===== INFORMATION GIVEN =====

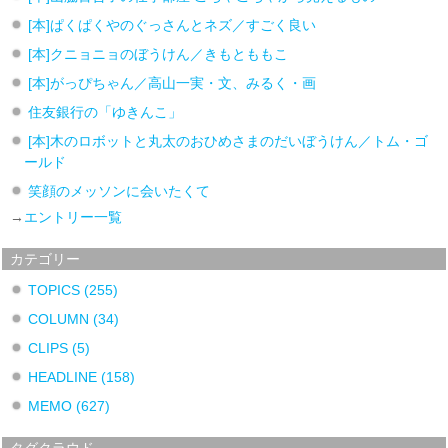
[本]ぱくぱくやのぐっさんとネズ／すごく良い
[本]クニョニョのぼうけん／きもとももこ
[本]がっぴちゃん／高山一実・文、みるく・画
住友銀行の「ゆきんこ」
[本]木のロボットと丸太のおひめさまのだいぼうけん／トム・ゴ
ールド
笑顔のメッソンに会いたくて
→
エントリー一覧
カテゴリー
TOPICS
(255)
COLUMN
(34)
CLIPS
(5)
HEADLINE
(158)
MEMO
(627)
タグクラウド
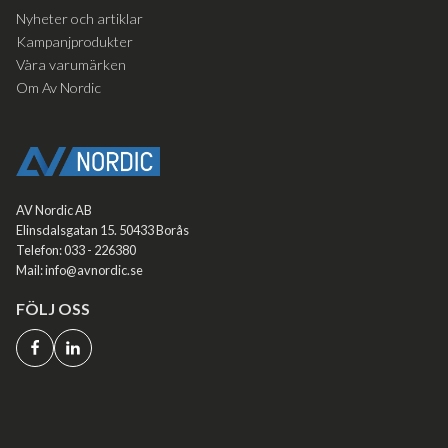
Nyheter och artiklar
Kampanjprodukter
Våra varumärken
Om Av Nordic
AV Nordic AB
Elinsdalsgatan 15. 50433 Borås
Telefon: 033 - 226380
Mail: info@avnordic.se
FÖLJ OSS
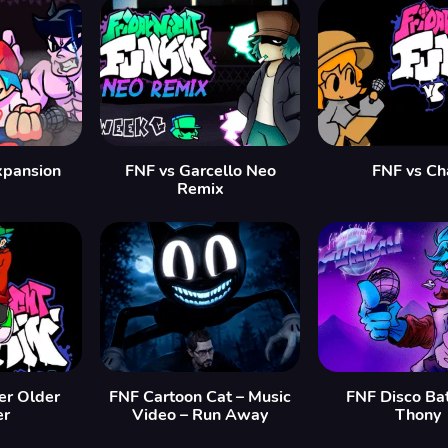
xpansion
FNF vs Garcello Neo
FNF vs Ch
Remix
er Older
FNF Cartoon Cat – Music
FNF Disco Bat
er
Video – Run Away
Thony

=====

### REQUIRED WORK
Write out the text of the records again, substituting "Friday Night Funkin'" for every "FNF" and leaving everything else unchanged. Omit the pictures.

### ANSWER SPACE
[本]ぱくぱくやのぐっさんとネズ／すごく良い
[本]クニョニョのぼうけん／きもとももこ
[本]がっぴちゃん／高山一実・文、みるく・画
住友銀行の「ゆきんこ」
[本]木のロボットと丸太のおひめさまのだいぼうけん／トム・ゴ
ールド
笑顔のメッソンに会いたくて
→
エントリー一覧
カテゴリー
TOPICS
(255)
COLUMN
(34)
CLIPS
(5)
HEADLINE
(158)
MEMO
(627)
タグクラウド
Nyheter och artiklar
Kampanjprodukter
Våra varumärken
Om Av Nordic
AV Nordic AB
Elinsdalsgatan 15. 50433 Borås
Telefon: 033 - 226380
Mail: info@avnordic.se
FÖLJ OSS
xpansion
Friday Night Funkin' vs Garcello Neo
Friday Night Funkin' vs Ch
Remix
er Older
Friday Night Funkin' Cartoon Cat – Music
Friday Night Funkin' Disco Bat
er
Video – Run Away
Thony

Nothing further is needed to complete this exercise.